Olay günü oğlunun kendisini manzaralı aradığını söyleyen anne, “Oğlum ne yapıyorsun nasılsın dedim. Anne yeterliyim Ayşenur yanımda artık lavaboda, çekiniyor ekrana girmek istemiyor dedi. Biraz sağdan soldan sohbet ettik kapattı. Hiçbir anormallik sezmedim. Oğluma ne olduysa pandemi sonrası uyuşturucu kullanımında oldu” dedi.
“Semih’le İkbal’in buluşma yeri zati surlardı. Onlar daima orada buluşuyorlardı. İkbal ile ilişkilerini bir türlü kesmediler. O da Semih’i bırakamıyordu. Ben de bir anneyim ben ister miyim bir annenin önüne evladının başı atılsın.”

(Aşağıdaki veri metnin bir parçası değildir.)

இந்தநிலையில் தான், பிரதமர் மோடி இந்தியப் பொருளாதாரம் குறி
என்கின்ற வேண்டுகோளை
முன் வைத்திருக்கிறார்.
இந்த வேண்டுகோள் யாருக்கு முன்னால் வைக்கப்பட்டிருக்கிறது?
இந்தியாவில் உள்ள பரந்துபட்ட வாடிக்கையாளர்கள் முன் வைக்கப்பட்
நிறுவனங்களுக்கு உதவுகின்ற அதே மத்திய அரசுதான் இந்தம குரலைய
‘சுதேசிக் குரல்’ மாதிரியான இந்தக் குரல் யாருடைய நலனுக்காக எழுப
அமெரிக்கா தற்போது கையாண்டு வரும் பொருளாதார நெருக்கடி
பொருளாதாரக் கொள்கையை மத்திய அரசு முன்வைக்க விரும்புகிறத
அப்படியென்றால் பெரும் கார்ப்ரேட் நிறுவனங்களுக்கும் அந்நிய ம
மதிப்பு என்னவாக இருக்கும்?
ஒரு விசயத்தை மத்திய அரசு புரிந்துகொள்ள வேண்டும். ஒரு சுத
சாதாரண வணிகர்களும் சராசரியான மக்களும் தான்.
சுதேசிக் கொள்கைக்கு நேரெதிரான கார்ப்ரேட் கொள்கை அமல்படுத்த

Oğlunun odasında daima tabiat ve bayan fotoğrafları çizdiğini söyleyen anne, “”Ama ben o denli makus çizimlere denk gelmedim. Ben birinci sefer gördüm o denli bir çizimi. Daima tabiat çizerdi, bazen bayan fotoğrafları çizerdi. Bana gösterirdi. Oğlum beşerlerle konuşmasını bilen boş konuşmayan biriydi. Donanımlı okumayı seven bir çocuktu.” dedi.
“Ben çok büyük acı çekiyorum evladım günlerdir toprakta fakat ben o kızlar için üzülüyorum çaresiz kaldım. Oğlumun meselesini çözemedim, intihara meyilliydi keşke yalnızca kendi gitseydi.”